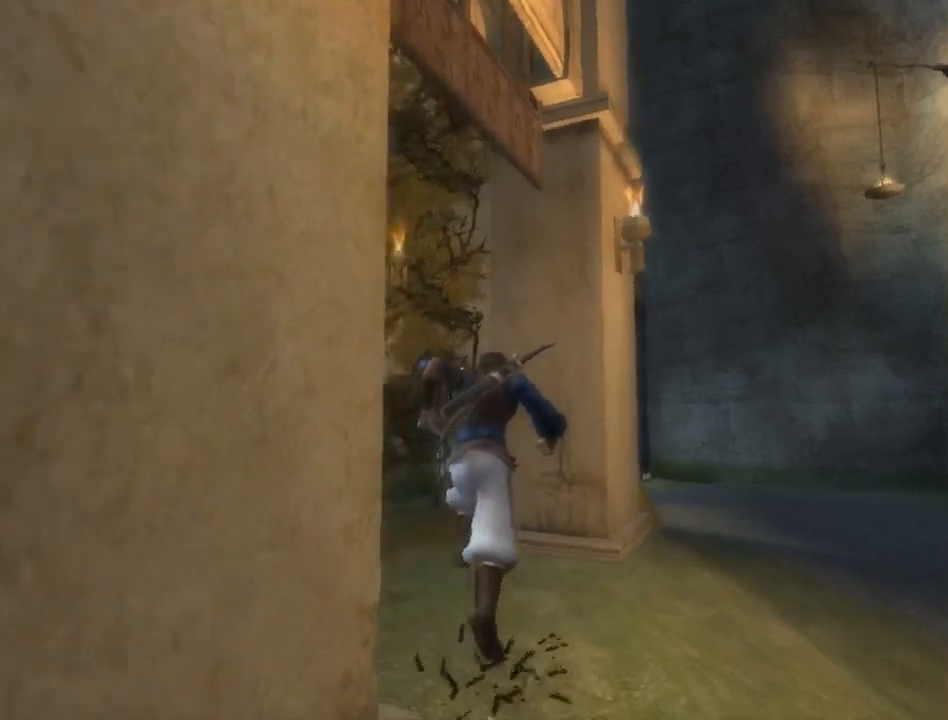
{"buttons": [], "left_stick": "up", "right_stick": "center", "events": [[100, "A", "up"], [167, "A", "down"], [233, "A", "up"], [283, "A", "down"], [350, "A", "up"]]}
========================================================================
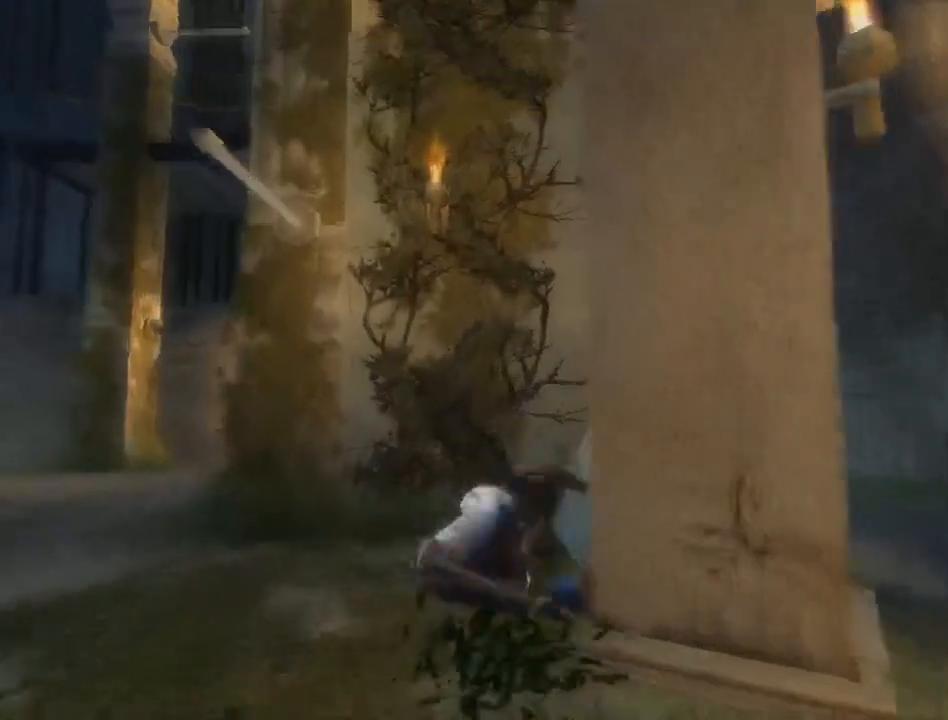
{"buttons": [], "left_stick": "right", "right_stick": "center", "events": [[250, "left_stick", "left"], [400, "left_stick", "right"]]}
========================================================================
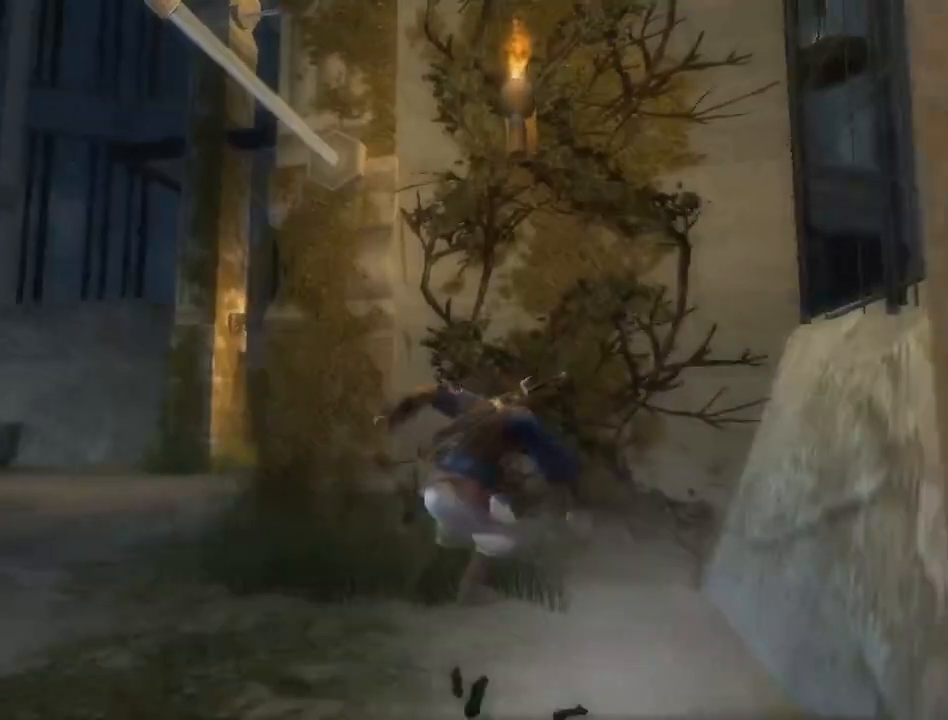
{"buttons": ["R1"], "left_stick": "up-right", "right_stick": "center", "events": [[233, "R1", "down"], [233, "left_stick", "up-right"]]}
========================================================================
■ WHAT THIS TASK INVOLVES:
Looking at the material, work out the number of lines holding "down", and write that number alone.

■ WRITTEN ANSWER:
2